China's new viral app could be straight out of Black Mirror

Credit: Getty Images / Pool
A bizarre new game has gone viral in China. Applaud president Xi Jinping for his party speech as fast as you can, and then share your results online.
The Tencent-owned app started to be rapidly shared as soon as it was released on October 18, netting 400 million players by 9PM Beijing time. Since then it has amassed more than 1.2 billion plays.
The game was released following the opening of the 19th National Congress of the Communist Party of China (CPC) in Beijing. The conference and subsequent presidential speech are the biggest events in the Chinese political calendar. Coming once every five years, the series of Party meetings will go on until October 24 and will reset or reaffirm the agenda of the party.
To play the game, you have to first watch a 30-second segment of the Xi's marathon 3.5 hour speech. In the section of the speech featured on the game (mobile only), President Xi Jinping declares that it is the mission of the Communist Party of China to strive for the happiness and the rise of the Chinese people.
The app lets you clap for Xi by tapping the screen of your phone as many times as you can in 18 seconds. You can then invite your friends to compete with you, sharing your results online and creating further digital content.

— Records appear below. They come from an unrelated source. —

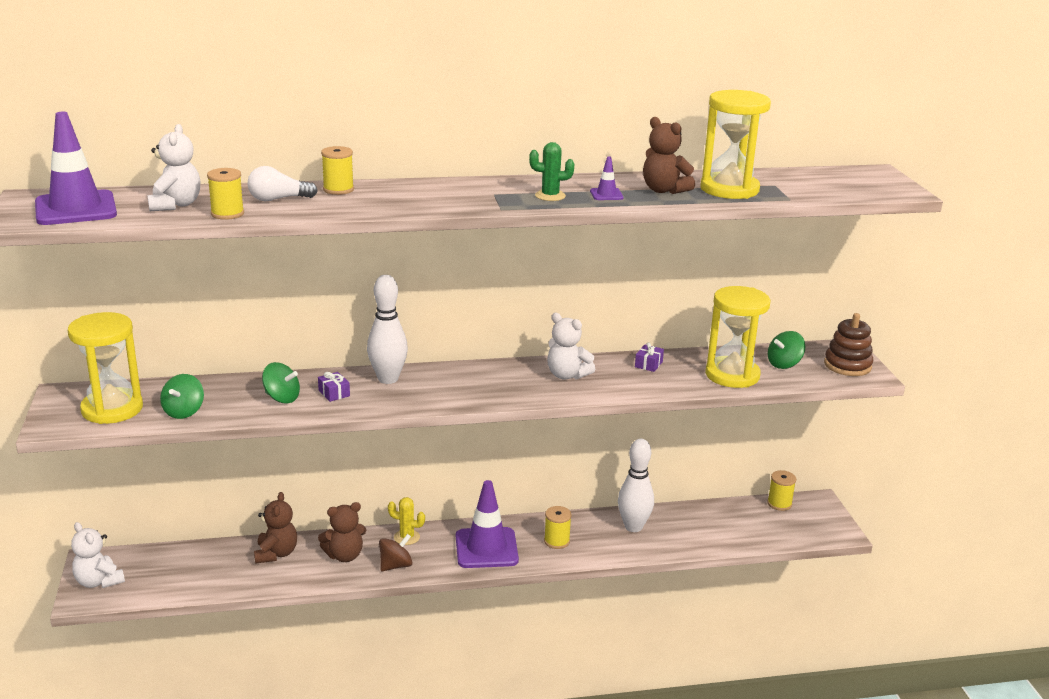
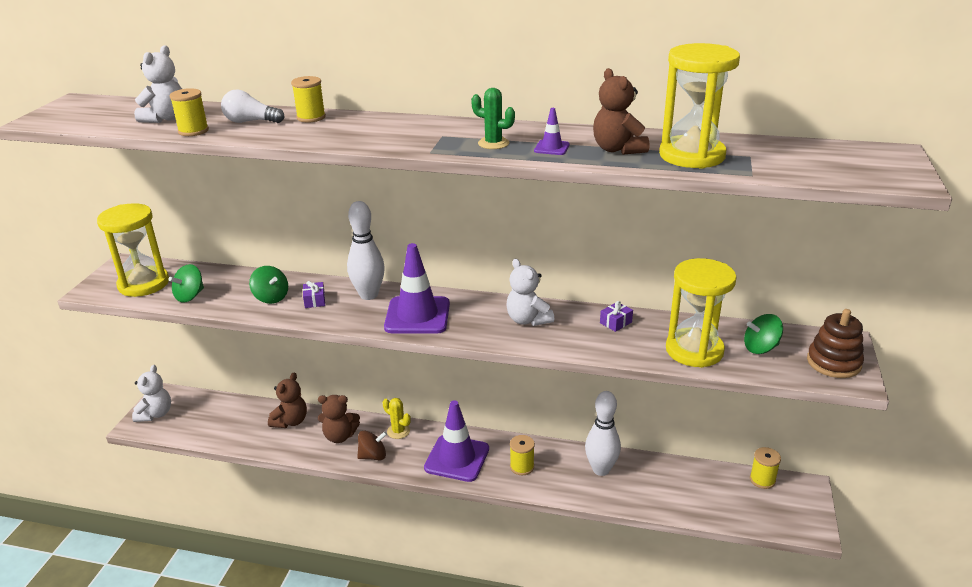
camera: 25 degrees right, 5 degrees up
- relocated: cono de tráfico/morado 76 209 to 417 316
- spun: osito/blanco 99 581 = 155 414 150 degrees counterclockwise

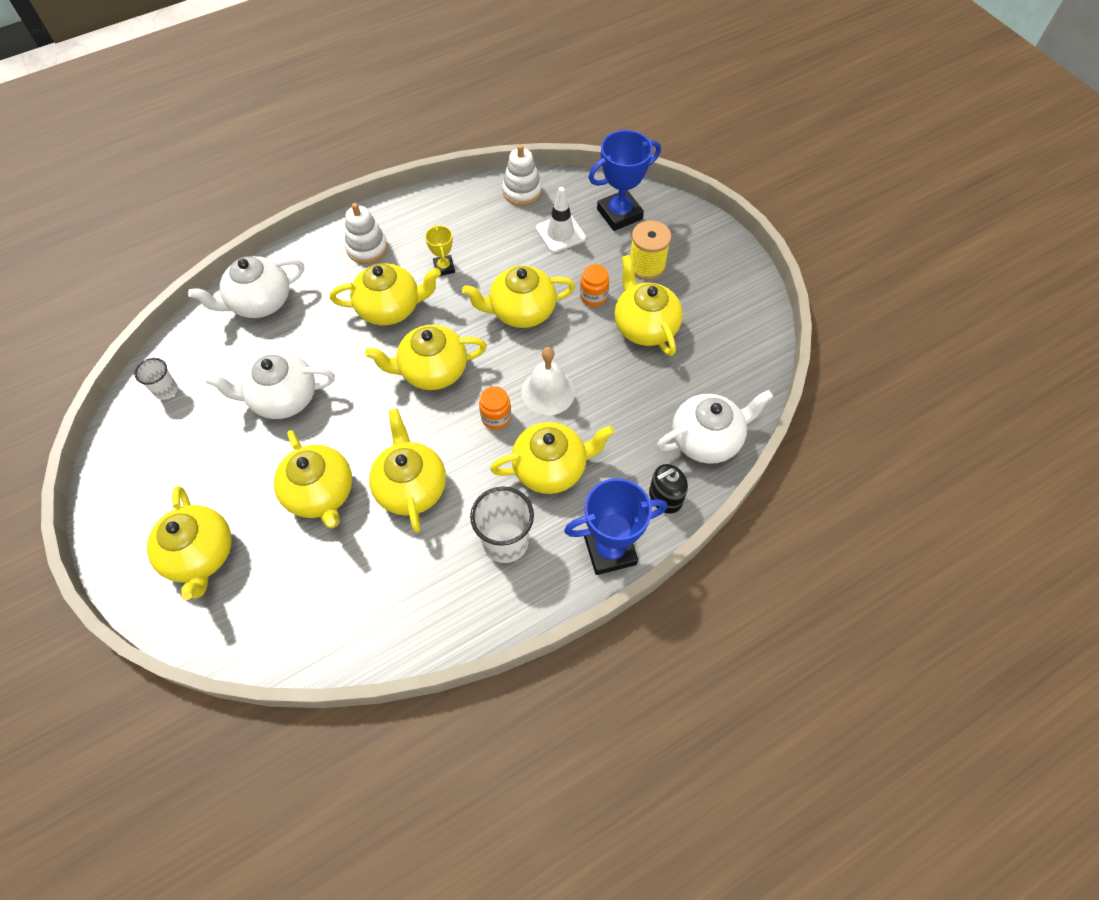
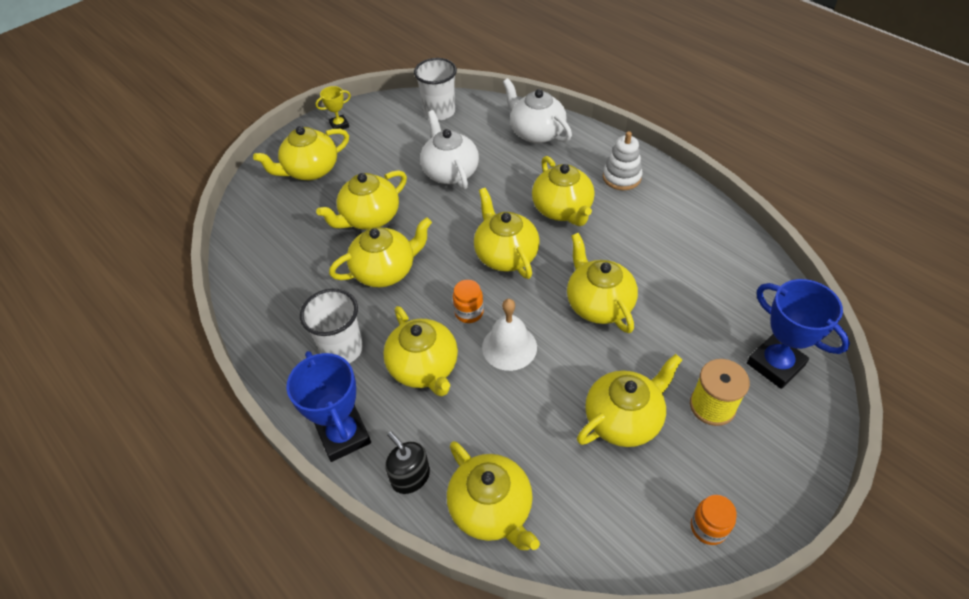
camera: 80 degrees right, 10 degrees down
- missing: juguete apilable/blanco 522 191
- missing: cono de tráfico/blanco 560 233
- relocated: trofeo/amarillo 444 267 to 339 125
- relocated: tarro/naranja 593 297 to 708 527
- size: vaso/blanco 166 390 = 439 112 x1.75
- colour: tetera/blanco 707 439 to tetera/amarillo 492 509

Screenshot of applauding President Xi
Credit : Tencent
“In many ways, Xi Jinping has been described as the model of a modern multimedia leader” says Ros Holmes, research fellow at University of Oxford, specialising in popular forms of cultural production in China. “He is frequently across a broad spectrum of digital platforms designed to conflate his multiple roles as a ‘tireless public servant’, ‘skilled international diplomat’, ‘willing workaholic’ and ‘accessible everyman,’” she says.
“This type of propaganda drive is particularly important during the Party Congress,” says Holmes, “when the CCP is extremely vigilant about harnessing the full power of social media positively for the Party”.
The popularity of the game underlines how the Chinese government relies on much more than the power of censorship and control for legitimacy. “It encourages and feeds off popular feelings and mass action, much like the cultural Revolution of Mao Zedong in 1966,” says William Callahan, professor of International Relations at the London School of Economics and Political Science and an expert on Chinese politics.